Son olarak; yeniden tekrar etmek gerekirse dijital çağ denen fenomen, dışarının ve sonlu dışarı ve sonlu olmaktan çıkarılmasından ibarettir. Bu iki yönlü bir harekettir. Bir taraftan dışarı ve başka, kendiliklerini yitirip bir takım imajlara indirgenirler ve başka olarak başka olmaklıklarını kaybederler. Diğer taraftan; bir çeşit imaja dönüşmüş olmaktan ötürü artı var olmayan ve varlığın yasalarına tabi olmayan paralel ve hayalet varlıklara dönüşürler. Bundan ötürü bu imajlar var olan şeyler gibi çürüyüp yok olmaktan ve büyüyüp gelişmekten mahrum kalırlar. Bu onları, kanserli hücreye benzetebileceğimiz bir çeşit anarşik (düzenin bütününe dahil olmayan, organik olmayan, bağlamsal olmayan) varlıklara dönüştürür.
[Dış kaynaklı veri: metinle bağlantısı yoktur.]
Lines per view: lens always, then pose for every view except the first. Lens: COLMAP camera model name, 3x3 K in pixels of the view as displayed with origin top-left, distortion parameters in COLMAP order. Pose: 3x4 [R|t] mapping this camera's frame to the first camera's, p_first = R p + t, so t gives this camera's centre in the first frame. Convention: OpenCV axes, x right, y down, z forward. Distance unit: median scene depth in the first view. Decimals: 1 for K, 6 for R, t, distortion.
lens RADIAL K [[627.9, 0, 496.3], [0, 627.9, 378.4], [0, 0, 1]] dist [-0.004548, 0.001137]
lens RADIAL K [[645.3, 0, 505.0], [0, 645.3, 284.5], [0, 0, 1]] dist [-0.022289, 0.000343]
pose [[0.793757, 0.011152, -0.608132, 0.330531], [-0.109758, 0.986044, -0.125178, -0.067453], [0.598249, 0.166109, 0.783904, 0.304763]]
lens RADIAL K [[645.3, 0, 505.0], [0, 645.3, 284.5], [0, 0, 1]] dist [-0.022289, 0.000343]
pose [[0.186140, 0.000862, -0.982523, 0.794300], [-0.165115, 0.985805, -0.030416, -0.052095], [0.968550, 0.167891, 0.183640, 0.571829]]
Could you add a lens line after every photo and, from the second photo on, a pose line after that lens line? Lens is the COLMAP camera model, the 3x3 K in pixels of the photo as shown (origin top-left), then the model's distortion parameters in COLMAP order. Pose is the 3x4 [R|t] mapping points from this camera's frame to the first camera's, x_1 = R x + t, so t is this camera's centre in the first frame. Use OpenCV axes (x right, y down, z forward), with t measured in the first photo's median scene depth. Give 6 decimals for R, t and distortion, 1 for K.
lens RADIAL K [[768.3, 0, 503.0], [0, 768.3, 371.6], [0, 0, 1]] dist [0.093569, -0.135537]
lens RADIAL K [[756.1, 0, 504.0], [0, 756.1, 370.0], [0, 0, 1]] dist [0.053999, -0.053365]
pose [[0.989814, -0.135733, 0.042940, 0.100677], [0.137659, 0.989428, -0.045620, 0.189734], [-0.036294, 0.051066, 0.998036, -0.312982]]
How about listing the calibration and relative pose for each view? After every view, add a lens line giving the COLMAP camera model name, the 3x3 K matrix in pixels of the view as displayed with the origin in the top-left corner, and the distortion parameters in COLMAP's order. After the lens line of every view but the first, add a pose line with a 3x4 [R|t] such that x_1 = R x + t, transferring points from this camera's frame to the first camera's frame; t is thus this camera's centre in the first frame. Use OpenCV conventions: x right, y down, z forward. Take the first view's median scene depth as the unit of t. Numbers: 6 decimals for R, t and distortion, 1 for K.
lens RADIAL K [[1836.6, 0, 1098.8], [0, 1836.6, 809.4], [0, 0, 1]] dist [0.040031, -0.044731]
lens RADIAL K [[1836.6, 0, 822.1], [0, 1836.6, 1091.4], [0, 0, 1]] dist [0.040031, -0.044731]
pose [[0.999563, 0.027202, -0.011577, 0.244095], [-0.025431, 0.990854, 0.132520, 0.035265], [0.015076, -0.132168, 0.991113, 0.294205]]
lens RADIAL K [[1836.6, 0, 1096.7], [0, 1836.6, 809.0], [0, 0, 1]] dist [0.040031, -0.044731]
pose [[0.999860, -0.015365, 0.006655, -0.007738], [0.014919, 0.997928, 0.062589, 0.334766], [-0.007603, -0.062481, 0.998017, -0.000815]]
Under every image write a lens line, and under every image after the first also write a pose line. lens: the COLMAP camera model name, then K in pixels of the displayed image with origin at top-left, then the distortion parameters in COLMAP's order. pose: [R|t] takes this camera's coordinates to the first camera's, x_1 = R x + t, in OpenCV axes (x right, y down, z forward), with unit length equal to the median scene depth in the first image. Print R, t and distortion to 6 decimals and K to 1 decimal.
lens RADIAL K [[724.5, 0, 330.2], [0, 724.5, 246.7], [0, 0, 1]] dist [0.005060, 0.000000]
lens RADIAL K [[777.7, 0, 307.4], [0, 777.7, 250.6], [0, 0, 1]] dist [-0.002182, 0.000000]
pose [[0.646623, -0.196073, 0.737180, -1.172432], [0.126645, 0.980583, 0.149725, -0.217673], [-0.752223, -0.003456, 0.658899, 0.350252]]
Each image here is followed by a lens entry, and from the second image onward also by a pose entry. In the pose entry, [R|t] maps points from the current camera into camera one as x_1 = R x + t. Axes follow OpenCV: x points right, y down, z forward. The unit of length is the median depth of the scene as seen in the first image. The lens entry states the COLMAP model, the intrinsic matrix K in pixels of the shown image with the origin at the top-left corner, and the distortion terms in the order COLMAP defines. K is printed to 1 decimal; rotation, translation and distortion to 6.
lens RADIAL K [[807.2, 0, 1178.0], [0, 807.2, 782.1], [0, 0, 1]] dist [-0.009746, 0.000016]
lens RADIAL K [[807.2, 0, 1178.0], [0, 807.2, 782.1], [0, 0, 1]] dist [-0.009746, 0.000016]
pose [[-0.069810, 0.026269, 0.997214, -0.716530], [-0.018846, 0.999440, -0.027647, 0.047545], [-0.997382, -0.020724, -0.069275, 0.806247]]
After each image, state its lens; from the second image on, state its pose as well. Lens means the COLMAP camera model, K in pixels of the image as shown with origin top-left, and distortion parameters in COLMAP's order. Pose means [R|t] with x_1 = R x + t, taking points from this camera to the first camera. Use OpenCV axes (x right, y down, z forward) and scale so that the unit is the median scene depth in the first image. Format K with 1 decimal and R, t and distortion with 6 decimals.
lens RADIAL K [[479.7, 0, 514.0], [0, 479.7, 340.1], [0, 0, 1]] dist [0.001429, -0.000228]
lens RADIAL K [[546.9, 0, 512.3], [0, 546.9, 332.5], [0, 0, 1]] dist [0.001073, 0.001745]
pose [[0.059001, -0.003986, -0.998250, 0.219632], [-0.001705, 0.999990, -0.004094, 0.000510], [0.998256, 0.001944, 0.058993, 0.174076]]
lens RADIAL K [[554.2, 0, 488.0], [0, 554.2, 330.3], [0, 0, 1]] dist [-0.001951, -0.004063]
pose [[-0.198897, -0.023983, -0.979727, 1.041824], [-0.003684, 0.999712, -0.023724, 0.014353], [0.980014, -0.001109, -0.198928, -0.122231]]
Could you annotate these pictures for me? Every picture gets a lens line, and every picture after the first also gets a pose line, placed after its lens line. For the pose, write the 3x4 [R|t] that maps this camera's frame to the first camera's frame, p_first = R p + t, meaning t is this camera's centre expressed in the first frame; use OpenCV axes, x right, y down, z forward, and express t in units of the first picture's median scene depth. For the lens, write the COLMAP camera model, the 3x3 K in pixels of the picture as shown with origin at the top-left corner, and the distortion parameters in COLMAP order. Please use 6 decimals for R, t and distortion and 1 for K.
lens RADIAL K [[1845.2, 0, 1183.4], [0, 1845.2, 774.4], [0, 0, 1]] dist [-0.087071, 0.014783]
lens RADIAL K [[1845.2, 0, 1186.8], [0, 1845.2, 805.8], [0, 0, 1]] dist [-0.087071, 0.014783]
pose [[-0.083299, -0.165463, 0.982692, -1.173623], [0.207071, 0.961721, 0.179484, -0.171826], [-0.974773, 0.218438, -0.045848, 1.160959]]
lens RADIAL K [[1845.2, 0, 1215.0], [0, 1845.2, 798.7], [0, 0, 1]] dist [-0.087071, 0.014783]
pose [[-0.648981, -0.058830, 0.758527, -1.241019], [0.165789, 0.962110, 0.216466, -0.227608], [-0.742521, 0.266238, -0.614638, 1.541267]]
Böylece bu imajlar yok edilemeyen ve bütüne dahil edilemeyen yalancı sonsuzlara dönüşürler.

  • En nihayet, her şeyin izafileştiği bu garip çağda bir yol bulabilmenin, gerçek bir insan olarak var olabilmenin ve bir hakikatten bahsedebilmenin yegane ilkesi, sonsuzu ve sonluyu ve aynı zamanda içeri ve dışarıyı birlikte savunmaktan geçiyor.

Elbette dikkat edilmesi gereken şey, sonsuzun gerçek sonsuz, sonlunun gerçek bir sonlu; yine içerinin gerçek içeri, dışarının gerçek dışarı olmasıdır. Son olarak özleri savunma imkanı çoktan geçmiş gibi duruyor, yeniden özleri savunabilme ihtimali evvela sonluyu ve dışarıyı savunmaktan geçiyor. Yine bu yazı, aslında büyük ölçüde özün, ancak ele aldığı konu bakımından dışarının, başkanın, ben olmayanın, ayrımın, eşitsizliğin ve düşmanlığın öneminin yeniden düşünülmesini tavsiye ediyor. Ne mutlu içeriyi ve dışarıyı birlikte hesaba katarak yaşayıp öyle düşünmeye çalışanlara! Ne mutlu ölçülü olanlara!